I have to say that Youth seems to be the go to man at the moment.

He’s great he really is. If you take a look at his back catalogue and see who he has worked with, the likes of Killing Joke, The Verve, The Orb, The Fireman, Paul McCartney and David Gilmour to name but a few, he is just brilliant.

In 2013, you hosted the television show Shaun Ryder On UFOs on The History Channel UK and you admitted to having a lifelong interest in UFOs and that you have personally encountered space aliens, stating “It’s not that I want to believe, it’s impossible not to”. Are UFO’s still of interest to you?

(Laughter) let’s just say that whilst I am not chasing them I am always looking up into the sky. I know that when someone tells you that they have seen a UFO and then they have seen another one, and another one then I will think to myself ‘this guy is making it up’ (laughter). However, once you have seen one it can almost feel that they are following you around.

On the subject of UFO’s I have to ask you, just how is Bez?

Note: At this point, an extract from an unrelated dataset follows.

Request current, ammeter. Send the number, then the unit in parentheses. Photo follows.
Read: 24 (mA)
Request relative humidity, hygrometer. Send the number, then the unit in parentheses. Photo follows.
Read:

(Laughter) I will have to remember that you called him a UFO and tell him the next time that I see him. Bez is Bez you know, if you dropped him out of an airplane Bez would land on his feet on a big, comfy mattress (laughter). Apart from when we get the Happy Mondays together I always seem to bump into Bez when we are recording shows such as The Ten Most Disgraceful Things That Happened In The 80’s or The Biggest Celebrity Disasters Of The 90’s (laughter). We keep finding ourselves together on these sorts of shows.

Will he be with you at Rock City later in the year?

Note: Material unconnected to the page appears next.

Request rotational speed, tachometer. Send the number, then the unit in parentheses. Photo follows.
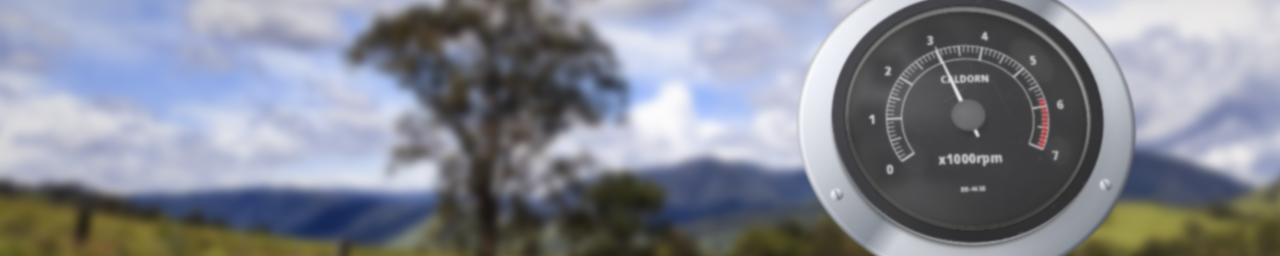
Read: 3000 (rpm)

Absolutely, yes. He’s great you know, he really is. He is brilliant.

You are currently, amongst other things, promoting, touring and writing. Just how does it all pan out for you, how do you sit down and plan ahead?

I am fortunate because I find myself in the position where I just have to say yes or no. Alan (McGee) sorts out all of the music side of things whilst my missus looks after all of the TV stuff. They will get together and make it work. I just sit down and say yes or no, it’s easy (laughter).

And Alan is not pushing you too hard is he?

No, no, no, no he really is a gent is Alan. He is a big furry teddy bear.

What was the last song or piece of music that made you cry?

Oh god, I can’t think. I don’t know, I really don’t know. The last time that I cried recently was because my thyroid gland was playing up again and that really does get on my tits and I get very frustrated with it. That did bring tears to my ears but a piece of music, I really don’t know. Music does make the hairs on the back of my neck stand on end; songs such as My Way by Sid Vicious still send tingles down my spine. Music does touch me in that way but at the moment I just can’t think.

On that note Shaun let me once again thank you for taking the time to speak to me today, it’s been a pleasure and I will see you at Splendour.

Thanks Kevin, you take care and I will see you in Nottingham. Bye for now.